Их везли в неизвестном направлении вот уже третьи сутки. Сквозь многочисленные щели в продуваемый всеми ветрами старый вагон залетали колючие снежинки. Петька поерзал, стараясь поглубже ввинтиться в тюк прессованной прелой соломы, заменяющий ему матрас. Старое, протертое практически до дыр, одеяло, выданное Петьке на станции толстой рабыней-прачкой с изъеденными язвой руками, не спасало от холода. Оставалось уповать лишь на то, что морозы скоро кончатся, и весна полноправной хозяйкой вступит в свои права. Помимо Петьки в вагоне находилось еще десятка два таких же замерзших, испуганных и голодных пацанов. На каждой остановке количество пассажиров старого вагона увеличивалось. Примерно раз в сутки на какой-нибудь станции молчаливый кухонный раб приносил большой бидон чуть теплой похлебки, похожей на помои. С непроницаемым обрюзгшим лицом он разливал баланду по мятым оловянным тарелкам, давал в одни руки по куску черного хлеба и удалялся восвояси. Мальчишки, словно голодные волчата, накидывались на еду, а затем вновь забивались каждый в свою щель в жалких попытках согреться.

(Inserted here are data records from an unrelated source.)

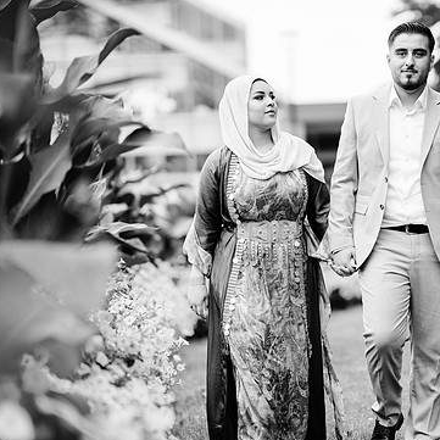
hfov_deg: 15.0
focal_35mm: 116
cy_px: 225
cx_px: 325
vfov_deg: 15.0
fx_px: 1668
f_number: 1.4
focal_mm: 85
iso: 100
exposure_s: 1/2500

Они почти не разговаривали друг с другом — не было ни сил, ни желания. Правда, некоторые сбивались в стайки, человека по два-три, закапывались в солому с головой, укрывшись общими одеялами. Петька прекрасно их понимал — так было легче согреться. Но сам он до сих пор еще ни с кем не сошелся. Петька перевернулся на другой бок, засунул озябшие руки подмышки, закрыл глаза и попытался заснуть. Ослабленный организм быстро скользнул в спасительную дрему. Ему приснились мать с отцом, которых он не видел пять долгих лет и уже начал забывать их лица. Приснился добрый улыбающийся начхоз интерната, всегда угощавший Петьку леденцами, и престарелая рабыня-посудомойка баба Глаша, которая ночью шепотом рассказывала детям чудесные сказки о старых временах, когда никто не имел права забирать детей у их родителей. Паровоз, слегка сбросив ход, резко остановился. Тягуче запели тормоза. Вагон взбрыкнул, лязгнул железом и замер. Петькина голова дернулась на расслабленной шее, и он испуганно проснулся. Вытерев тыльной стороной ладони ниточку слюны, стекавшей по подбородку, мальчишка поднял голову и огляделся. Из-за беспорядочно сваленных на пол тюков сена то тут, то там выглядывали взъерошенные мальчишеские головы. Дверь мерзко скрипнула и отворилась. Яркий солнечный свет, ворвавшийся в темный вагон, заставил Петьку прикрыть глаза рукой.